Data preprocessing parameters

The section defines how the training data is prepared before fitting potentials. This includes filtering, regularization, combining external datasets, and splitting the data into training and testing sets.

# Data Preprocessing Parameters
config_types:
  - 'initial'
  - 'traj_early'
  - 'traj'
rss_group:
  - 'traj'
test_ratio: 0.1
regularization: true
scheme: 'linear-hull'
retain_existing_sigma: true
reg_minmax:
  - [0.1, 1]
  - [0.001, 0.1]
  - [0.0316, 0.316]
  - [0.0632, 0.632]
distillation: false
force_max: null
force_label: null
pre_database_dir: null

Regularization is currently only applicable to GAP potentials and is adjusted using the scheme parameter. Common schemes include 'linear-hull' and 'volume-stoichiometry'. For systems with fixed stoichiometry, 'linear-hull' is recommended. For systems with varying stoichiometries, 'volume-stoichiometry' is more appropriate.

MLIP Parameters

The section defines the settings for training machine learning potentials. Currently supported architectures include GAP, ACE(Julia), NequIP, M3GNet, and MACE. You can specify the desired model using the mlip_type argument and tune hyperparameters flexibly by adding key-value pairs. Default and adjustable hyperparameters are available in autoplex/autoplex/fitting/common/mlip-rss-defaults.json.

# MLIP Parameters
mlip_type: 'GAP'
ref_energy_name: 'REF_energy'
ref_force_name: 'REF_forces'
ref_virial_name: 'REF_virial'
auto_delta: true
num_processes_fit: 32
device_for_fitting: 'cpu'
twob:
  cutoff: 10.0
  n_sparse: 30
  theta_uniform: 1.0
threeb:
  cutoff: 3.25
soap:
  l_max: 8
  n_max: 8
  atom_sigma: 0.75
  n_sparse: 2000
  cutoff: 5.0
general:
  three_body: true

RSS Exploration Parameters

The section sets up the RSS iterative process, including parameters for structure optimization and convergence criteria.

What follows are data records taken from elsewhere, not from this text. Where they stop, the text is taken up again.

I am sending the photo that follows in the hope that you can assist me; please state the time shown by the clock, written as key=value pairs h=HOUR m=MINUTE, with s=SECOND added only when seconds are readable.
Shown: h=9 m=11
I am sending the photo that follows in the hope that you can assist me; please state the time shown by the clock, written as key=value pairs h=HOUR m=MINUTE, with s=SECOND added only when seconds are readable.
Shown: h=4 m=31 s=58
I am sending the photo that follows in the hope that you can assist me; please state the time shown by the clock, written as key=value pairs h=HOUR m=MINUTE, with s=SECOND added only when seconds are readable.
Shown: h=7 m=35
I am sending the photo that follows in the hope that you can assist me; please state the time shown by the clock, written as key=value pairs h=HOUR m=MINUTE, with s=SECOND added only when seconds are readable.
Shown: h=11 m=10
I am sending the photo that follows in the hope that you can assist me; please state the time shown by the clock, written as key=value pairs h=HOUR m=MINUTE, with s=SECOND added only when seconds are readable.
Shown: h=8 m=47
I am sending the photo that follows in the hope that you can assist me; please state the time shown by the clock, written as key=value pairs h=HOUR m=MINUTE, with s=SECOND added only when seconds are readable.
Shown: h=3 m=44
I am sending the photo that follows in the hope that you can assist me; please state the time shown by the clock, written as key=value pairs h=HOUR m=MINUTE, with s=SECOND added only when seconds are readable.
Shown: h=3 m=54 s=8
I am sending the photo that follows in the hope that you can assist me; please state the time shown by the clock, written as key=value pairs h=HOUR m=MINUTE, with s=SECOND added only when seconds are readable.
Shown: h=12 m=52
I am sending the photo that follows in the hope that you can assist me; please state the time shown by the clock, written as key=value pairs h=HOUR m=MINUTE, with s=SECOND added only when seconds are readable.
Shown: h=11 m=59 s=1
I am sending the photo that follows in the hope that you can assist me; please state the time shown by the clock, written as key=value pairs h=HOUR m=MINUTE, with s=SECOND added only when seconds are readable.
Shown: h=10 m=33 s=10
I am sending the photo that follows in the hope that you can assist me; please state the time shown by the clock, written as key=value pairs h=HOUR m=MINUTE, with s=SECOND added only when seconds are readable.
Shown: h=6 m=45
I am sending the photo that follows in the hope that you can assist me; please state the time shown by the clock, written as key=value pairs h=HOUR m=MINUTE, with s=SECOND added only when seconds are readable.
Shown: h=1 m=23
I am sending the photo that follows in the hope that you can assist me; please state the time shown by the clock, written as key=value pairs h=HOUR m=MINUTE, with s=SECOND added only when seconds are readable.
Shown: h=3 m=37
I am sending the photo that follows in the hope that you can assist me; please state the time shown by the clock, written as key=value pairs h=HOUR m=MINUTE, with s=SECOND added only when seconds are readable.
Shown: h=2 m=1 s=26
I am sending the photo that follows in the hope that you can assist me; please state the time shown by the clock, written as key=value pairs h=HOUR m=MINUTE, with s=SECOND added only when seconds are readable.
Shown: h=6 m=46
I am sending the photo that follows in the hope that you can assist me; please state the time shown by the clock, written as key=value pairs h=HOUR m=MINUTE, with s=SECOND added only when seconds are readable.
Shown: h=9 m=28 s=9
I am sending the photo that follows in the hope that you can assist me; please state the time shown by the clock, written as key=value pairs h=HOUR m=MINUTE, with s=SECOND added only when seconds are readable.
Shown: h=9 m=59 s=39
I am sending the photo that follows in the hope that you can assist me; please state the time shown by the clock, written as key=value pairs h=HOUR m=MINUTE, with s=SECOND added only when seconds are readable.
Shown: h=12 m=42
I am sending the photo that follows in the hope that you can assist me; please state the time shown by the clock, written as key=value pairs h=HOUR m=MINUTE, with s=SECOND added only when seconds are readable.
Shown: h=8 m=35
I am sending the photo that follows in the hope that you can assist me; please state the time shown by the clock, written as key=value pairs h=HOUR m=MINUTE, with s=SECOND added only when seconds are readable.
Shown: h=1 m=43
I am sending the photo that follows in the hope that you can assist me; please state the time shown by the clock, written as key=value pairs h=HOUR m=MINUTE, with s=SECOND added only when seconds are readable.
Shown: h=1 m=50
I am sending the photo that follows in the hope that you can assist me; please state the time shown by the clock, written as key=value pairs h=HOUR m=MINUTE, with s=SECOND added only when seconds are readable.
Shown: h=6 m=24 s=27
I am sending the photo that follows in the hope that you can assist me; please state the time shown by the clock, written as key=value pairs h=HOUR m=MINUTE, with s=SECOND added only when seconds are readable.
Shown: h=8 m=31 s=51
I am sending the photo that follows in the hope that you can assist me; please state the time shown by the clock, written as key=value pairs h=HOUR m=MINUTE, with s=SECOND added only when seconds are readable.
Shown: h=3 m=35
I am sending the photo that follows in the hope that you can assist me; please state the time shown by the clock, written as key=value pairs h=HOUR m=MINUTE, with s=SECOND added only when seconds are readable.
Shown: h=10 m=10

# RSS Exploration Parameters
scalar_pressure_method: 'exp'
scalar_exp_pressure: 1
scalar_pressure_exponential_width: 0.2
scalar_pressure_low: 0
scalar_pressure_high: 25
max_steps: 200
force_tol: 0.01
stress_tol: 0.01
stop_criterion: 0.001
max_iteration_number: 25
num_groups: 6
initial_kt: 0.3
current_iter_index: 1
hookean_repul: true
hookean_paras:
  '(14, 14)': [1000, 1.0]
keep_symmetry: true
write_traj: true
num_processes_rss: 128
device_for_rss: 'cpu'

The RSS workflow supports searching for structures under high pressure, controlled by the scalar_pressure_method parameter. Two methods are available: exp, where pressure is sampled based on an exponential distribution with control parameters scalar_exp_pressure and scalar_pressure_exponential_width, and uniform, where pressure is sampled uniformly within a range defined by scalar_pressure_low and scalar_pressure_high.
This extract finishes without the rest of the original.